My approach was to create two temporary views pointing to the source, each one adding their respectively watermark and then to the streaming query execute a SQL to the streaming query object.
And for the write stream, I have the following options:
streamingQuery
.writeStream
.option("checkpointLocation", "path_in_s3")
.trigger(processingTime="60 seconds")
.foreachBatch(custom_writer_func)
.start()
.awaitTermination()
For the custom_writer_func
, it only does a broadcast of a dataset used in a udf and then write to the iceberg table with append
mode.
Given that, I am having two main problems:
1 - For some reason that I don't understand, the join isn't writing any data, all commits to the iceberg table are appending 0 new files. But as a left join, it should write at least from the left side.

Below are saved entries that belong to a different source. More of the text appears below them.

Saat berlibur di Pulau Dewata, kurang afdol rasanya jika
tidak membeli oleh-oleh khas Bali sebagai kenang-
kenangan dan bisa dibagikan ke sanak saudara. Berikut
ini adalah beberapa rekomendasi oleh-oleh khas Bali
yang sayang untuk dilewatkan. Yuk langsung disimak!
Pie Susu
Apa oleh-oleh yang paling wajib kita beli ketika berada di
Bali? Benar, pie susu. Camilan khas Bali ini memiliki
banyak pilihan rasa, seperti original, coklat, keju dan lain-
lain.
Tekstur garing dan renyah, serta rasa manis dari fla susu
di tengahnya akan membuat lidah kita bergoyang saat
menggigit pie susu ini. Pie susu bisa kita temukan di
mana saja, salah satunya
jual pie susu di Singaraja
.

2 - I am testing in a staging environment where there are finite files in the source prefixes, and the archive
is on, there are some files that Spark is trying to move the source files two times.
Error ref:
23/10/17 14:53:12 WARN FileStreamSource$SourceFileArchiver: Fail to move s3://test/source_path_1/year=2023/month=10/day=10/hour=00/file_table_1 to s3://test/archive/source_path_1/year=2023/month=10/day=10/hour=00/file_table_1 / skip moving file.
java.io.FileNotFoundException: No such file or directory: s3://test/source_path_1/year=2023/month=10/day=10/hour=00/file_table_1
FTR I am using Spark on Kubernetes, iceberg version 0.12.1 and Apache Spark 3.3.0.
Could anyone help me understand what is happening here? If any further information is needed, I will be thrilled to provide.
Thanks!